*INSTRUCTIONS TO FOLLOW*. Carry over every entry exactly as written, though not the pictures it contains.

(TASK MATERIAL)

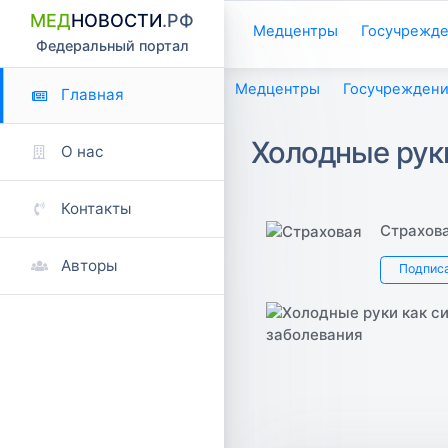
МЕД
НОВОСТИ
.РФ
Медцентры
Госучрежд
Федеральный портал
Медцентры
Госучреждени
Главная
Холодные рук
О нас
Контакты
Страхов
Авторы
Подпис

(End TASK MATERIAL)

*TASK OUTPUT*.
МЕД
НОВОСТИ
.РФ
Медцентры
Госучрежд
Федеральный портал
Медцентры
Госучреждени
Главная
Холодные рук
О нас
Контакты
Страхов
Авторы
Подпис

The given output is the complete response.